The preceding arguments have followed those of our original work (Melmoth and Grant 2006) in adhering to a commonly accepted conceptualization of prehension as requiring multi-factorial control of near-sequential reach–grasp–manipulate components (Jeannerod 1984), for which we have provided some support (Fig. 8). An alternative framework suggests that it more simply involves independent control of the thumb and index finger in aiming and guiding them to opposing contact points on the goal-object (Smeets and Brenner 1999). Evidence shows that, usually, either the thumb or the finger leads the way to make an initial soft landing at its pre-selected site on the target (Haggard and Wing 1997; Mon-Williams and McIntosh 2000; Melmoth and Grant 2012; Cavina-Pratesi and Hesse 2013; Grant 2015; Voudouris et al. 2016, 2018), the programming of which would likely benefit from binocular vergence cues to the absolute distance that the given digit needs to travel, as they do for single finger aiming-in-depth (Melmoth et al. 2007). The framework further suggests that the PGA is merely an emergent property of each digit’s independent trajectories, rather than a specifically controlled grasp parameter, with the thumb–finger separation scaling for target size because the movement of each digit needs to incorporate a margin for clearing the object’s opposing sides.
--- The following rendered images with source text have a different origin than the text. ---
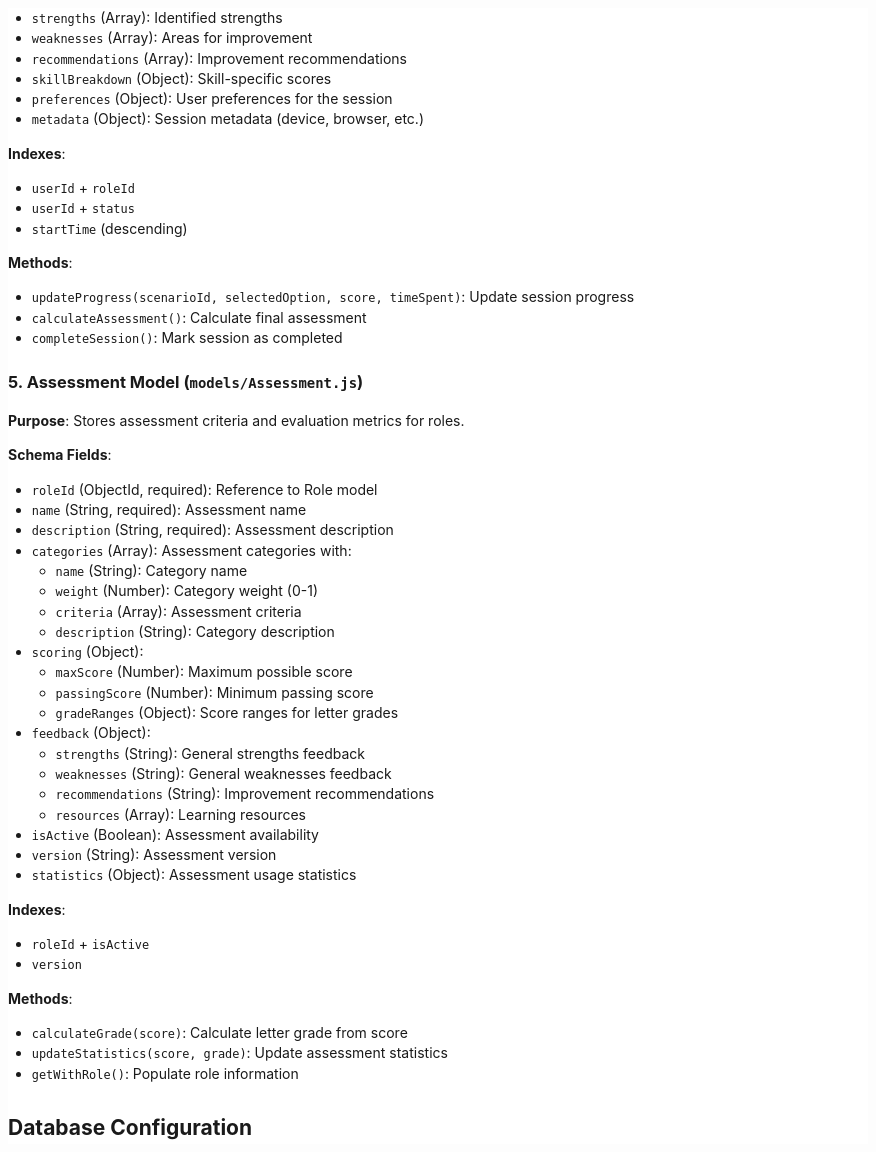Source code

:   - `strengths` (Array): Identified strengths
  - `weaknesses` (Array): Areas for improvement
  - `recommendations` (Array): Improvement recommendations
  - `skillBreakdown` (Object): Skill-specific scores
- `preferences` (Object): User preferences for the session
- `metadata` (Object): Session metadata (device, browser, etc.)

**Indexes**:
- `userId` + `roleId`
- `userId` + `status`
- `startTime` (descending)

**Methods**:
- `updateProgress(scenarioId, selectedOption, score, timeSpent)`: Update session progress
- `calculateAssessment()`: Calculate final assessment
- `completeSession()`: Mark session as completed

### 5. Assessment Model (`models/Assessment.js`)

**Purpose**: Stores assessment criteria and evaluation metrics for roles.

**Schema Fields**:
- `roleId` (ObjectId, required): Reference to Role model
- `name` (String, required): Assessment name
- `description` (String, required): Assessment description
- `categories` (Array): Assessment categories with:
  - `name` (String): Category name
  - `weight` (Number): Category weight (0-1)
  - `criteria` (Array): Assessment criteria
  - `description` (String): Category description
- `scoring` (Object):
  - `maxScore` (Number): Maximum possible score
  - `passingScore` (Number): Minimum passing score
  - `gradeRanges` (Object): Score ranges for letter grades
- `feedback` (Object):
  - `strengths` (String): General strengths feedback
  - `weaknesses` (String): General weaknesses feedback
  - `recommendations` (String): Improvement recommendations
  - `resources` (Array): Learning resources
- `isActive` (Boolean): Assessment availability
- `version` (String): Assessment version
- `statistics` (Object): Assessment usage statistics

**Indexes**:
- `roleId` + `isActive`
- `version`

**Methods**:
- `calculateGrade(score)`: Calculate letter grade from score
- `updateStatistics(score, grade)`: Update assessment statistics
- `getWithRole()`: Populate role information

## Database Configuration
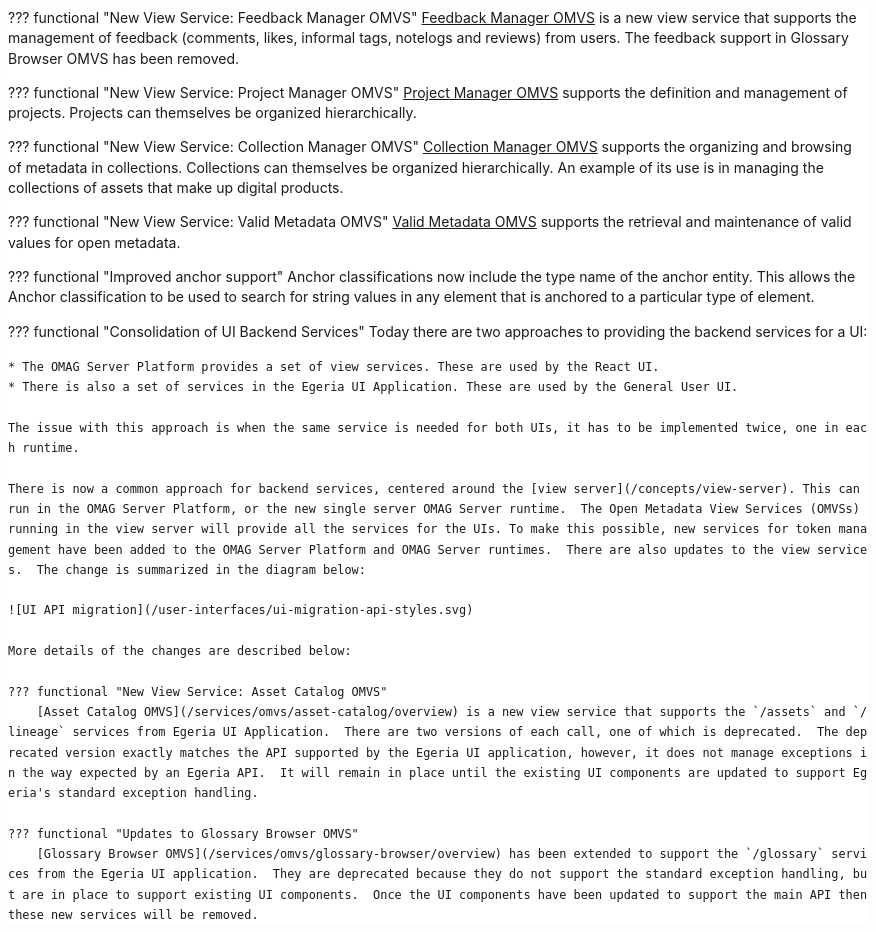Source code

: ??? functional "New View Service: Feedback Manager OMVS"
    [Feedback Manager OMVS](/services/omvs/feedback-manager/overview) is a new view service that supports the management of feedback (comments, likes, informal tags, notelogs and reviews) from users.  The feedback support in Glossary Browser OMVS has been removed.

??? functional "New View Service: Project Manager OMVS"
    [Project Manager OMVS](/services/omvs/project-manager/overview) supports the definition and management of projects.  Projects can themselves be organized hierarchically.

??? functional "New View Service: Collection Manager OMVS"
    [Collection Manager OMVS](/services/omvs/collection-manager/overview) supports the organizing and browsing of metadata in collections.  Collections can themselves be organized hierarchically.  An example of its use is in managing the collections of assets that make up digital products.

??? functional "New View Service: Valid Metadata OMVS"
    [Valid Metadata OMVS](/services/omvs/valid-metadata/overview) supports the retrieval and maintenance of valid values for open metadata.

??? functional "Improved anchor support"
    Anchor classifications now include the type name of the anchor entity.  This allows the Anchor classification to be used to search for string values in any element that is anchored to a particular type of element.

??? functional "Consolidation of UI Backend Services"
    Today there are two approaches to providing the backend services for a UI:

    * The OMAG Server Platform provides a set of view services. These are used by the React UI.
    * There is also a set of services in the Egeria UI Application. These are used by the General User UI.

    The issue with this approach is when the same service is needed for both UIs, it has to be implemented twice, one in each runtime. 

    There is now a common approach for backend services, centered around the [view server](/concepts/view-server). This can run in the OMAG Server Platform, or the new single server OMAG Server runtime.  The Open Metadata View Services (OMVSs) running in the view server will provide all the services for the UIs. To make this possible, new services for token management have been added to the OMAG Server Platform and OMAG Server runtimes.  There are also updates to the view services.  The change is summarized in the diagram below:

    ![UI API migration](/user-interfaces/ui-migration-api-styles.svg)

    More details of the changes are described below:

    ??? functional "New View Service: Asset Catalog OMVS"
        [Asset Catalog OMVS](/services/omvs/asset-catalog/overview) is a new view service that supports the `/assets` and `/lineage` services from Egeria UI Application.  There are two versions of each call, one of which is deprecated.  The deprecated version exactly matches the API supported by the Egeria UI application, however, it does not manage exceptions in the way expected by an Egeria API.  It will remain in place until the existing UI components are updated to support Egeria's standard exception handling.

    ??? functional "Updates to Glossary Browser OMVS"
        [Glossary Browser OMVS](/services/omvs/glossary-browser/overview) has been extended to support the `/glossary` services from the Egeria UI application.  They are deprecated because they do not support the standard exception handling, but are in place to support existing UI components.  Once the UI components have been updated to support the main API then these new services will be removed.
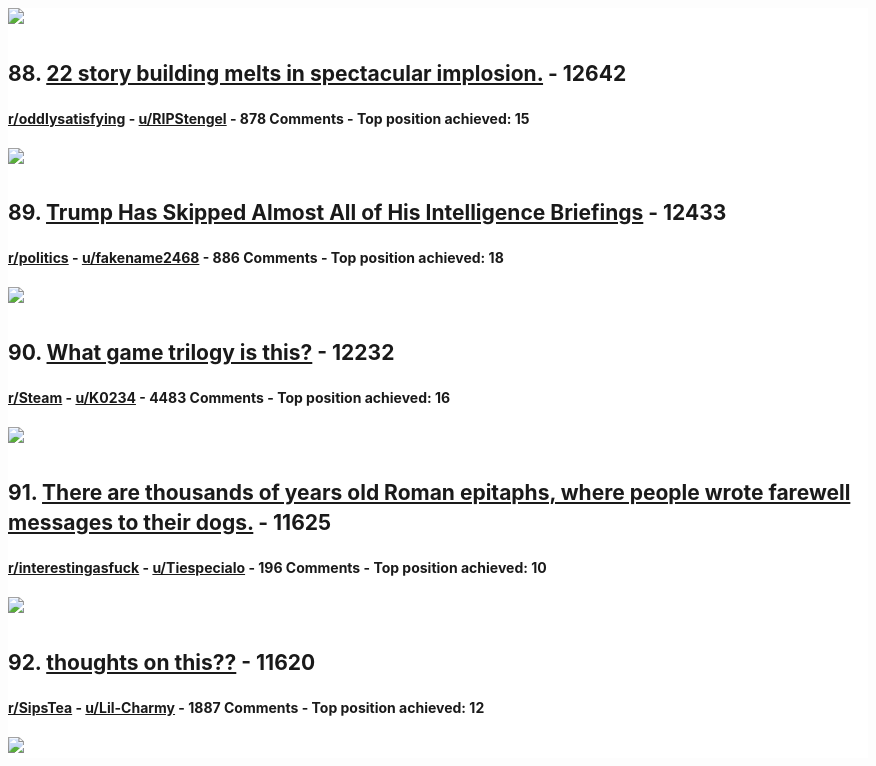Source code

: <a href="https://www.reddit.com/gallery/1kjjih8"><img src="https://external-preview.redd.it/5lTYnIjjCrgnVlWMUQWzttQsib6nlyU_otGuXzbSSWY.jpeg?width=140&amp;height=140&amp;crop=140:140,smart&amp;auto=webp&amp;s=4712a698bba975f67b2875e5803d55ef1f0677e1"></img></a>

## 88. [22 story building melts in spectacular implosion.](http://reddit.com/r/oddlysatisfying/comments/1kjerzw/22_story_building_melts_in_spectacular_implosion/) - 12642
#### [r/oddlysatisfying](http://reddit.com/r/oddlysatisfying) - [u/RIPStengel](http://reddit.com/u/RIPStengel) - 878 Comments - Top position achieved: 15

<a href="https://v.redd.it/go761q1kizze1"><img src="https://external-preview.redd.it/OHNwam92MWtpenplMQXAaXo_0j4eRMhVjFCnoGQuNUI4KCflcFqtw3-S1wbo.png?width=140&amp;height=78&amp;crop=140:78,smart&amp;format=jpg&amp;v=enabled&amp;lthumb=true&amp;s=745905441dbe2e8c2703665dcecbe55885f596a3"></img></a>

## 89. [Trump Has Skipped Almost All of His Intelligence Briefings](http://reddit.com/r/politics/comments/1kj3p9z/trump_has_skipped_almost_all_of_his_intelligence/) - 12433
#### [r/politics](http://reddit.com/r/politics) - [u/fakename2468](http://reddit.com/u/fakename2468) - 886 Comments - Top position achieved: 18

<a href="https://www.thedailybeast.com/trump-has-skipped-out-on-all-but-12-of-his-daily-intelligence-briefings/"><img src="https://external-preview.redd.it/MUHMOy6pC3x92gHc_-85VSdBDPOG-2Z-CRCAiR9P25w.jpeg?width=140&amp;height=73&amp;crop=140:73,smart&amp;auto=webp&amp;s=d265c1e04ca420dbbbb7ba2122b0d12df945f336"></img></a>

## 90. [What game trilogy is this?](http://reddit.com/r/Steam/comments/1kjh0uc/what_game_trilogy_is_this/) - 12232
#### [r/Steam](http://reddit.com/r/Steam) - [u/K0234](http://reddit.com/u/K0234) - 4483 Comments - Top position achieved: 16

<a href="https://i.redd.it/2xs4hvpj000f1.jpeg"><img src="https://external-preview.redd.it/2rRhyhZP4FoOhrZn-5F4gvrvqF7LBeuLWRlJay8rqXY.jpeg?width=140&amp;height=97&amp;crop=140:97,smart&amp;auto=webp&amp;s=1ecb6630be1e9e02ea664eca38e1111b2c18df92"></img></a>

## 91. [There are thousands of years old Roman epitaphs, where people wrote farewell messages to their dogs.](http://reddit.com/r/interestingasfuck/comments/1kjonxt/there_are_thousands_of_years_old_roman_epitaphs/) - 11625
#### [r/interestingasfuck](http://reddit.com/r/interestingasfuck) - [u/Tiespecialo](http://reddit.com/u/Tiespecialo) - 196 Comments - Top position achieved: 10

<a href="https://www.reddit.com/gallery/1kjonxt"><img src="https://external-preview.redd.it/r6ewgcgI-iWWDMthuHOcxvlCzkdaBqEFSXCWgvU5J50.jpeg?width=140&amp;height=140&amp;crop=140:140,smart&amp;auto=webp&amp;s=5f5c4bd0dfd44c3aeb26857a2d935c217e1c3e5d"></img></a>

## 92. [thoughts on this??](http://reddit.com/r/SipsTea/comments/1kj0ofz/thoughts_on_this/) - 11620
#### [r/SipsTea](http://reddit.com/r/SipsTea) - [u/Lil-Charmy](http://reddit.com/u/Lil-Charmy) - 1887 Comments - Top position achieved: 12

<a href="https://i.redd.it/80o3yah0hvze1.jpeg"><img src="https://external-preview.redd.it/zAZhrolwyrc3D07ASSF7YbALpEK98cStt-6GRzC_2BQ.jpeg?width=140&amp;height=140&amp;crop=140:140,smart&amp;auto=webp&amp;s=520246a1240528722383d0578cadddfb6f961657"></img></a>
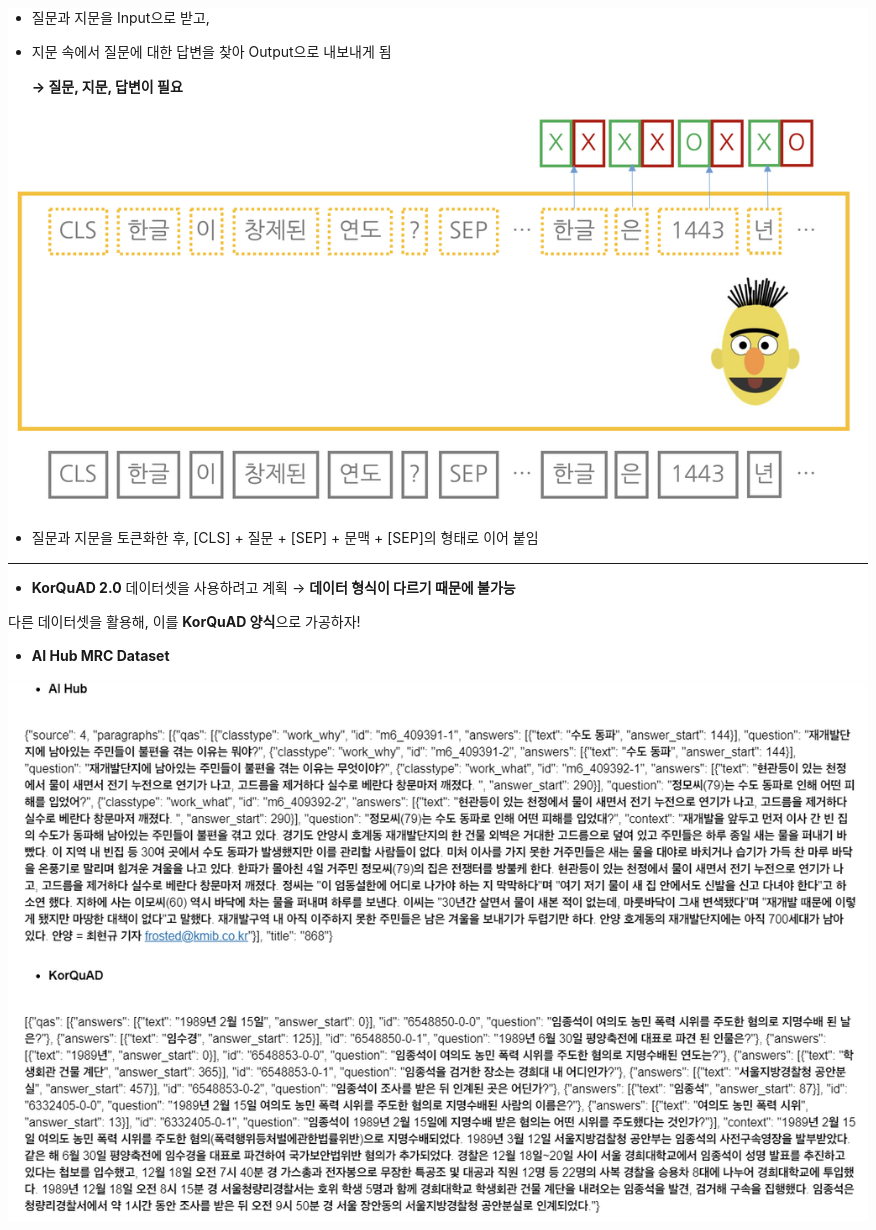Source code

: - 질문과 지문을 Input으로 받고,
- 지문 속에서 질문에 대한 답변을 찾아 Output으로 내보내게 됨

  **→ 질문, 지문, 답변이 필요**

![images/Untitled%2013.png](images/Untitled%2013.png)

- 질문과 지문을 토큰화한 후, [CLS] + 질문 + [SEP] + 문맥 + [SEP]의 형태로 이어 붙임

---

- **KorQuAD 2.0** 데이터셋을 사용하려고 계획 → **데이터 형식이 다르기 때문에 불가능**

다른 데이터셋을 활용해, 이를 **KorQuAD 양식**으로 가공하자!

- **AI Hub MRC Dataset**

![images/Untitled%2014.png](images/Untitled%2014.png)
Online binocular disparity processing could provide advantages for ensuring such clearances occur so that unintended collisions with object are avoided and that the digits then approach their contact sites along the pre-selected opposition axis through the target, as the framework specifically contends (Smeets and Brenner 1999; Verheij et al. 2014). These re-formulations of our conclusions are important, because they indicate that our main findings are compatible with key precepts of this alternative model.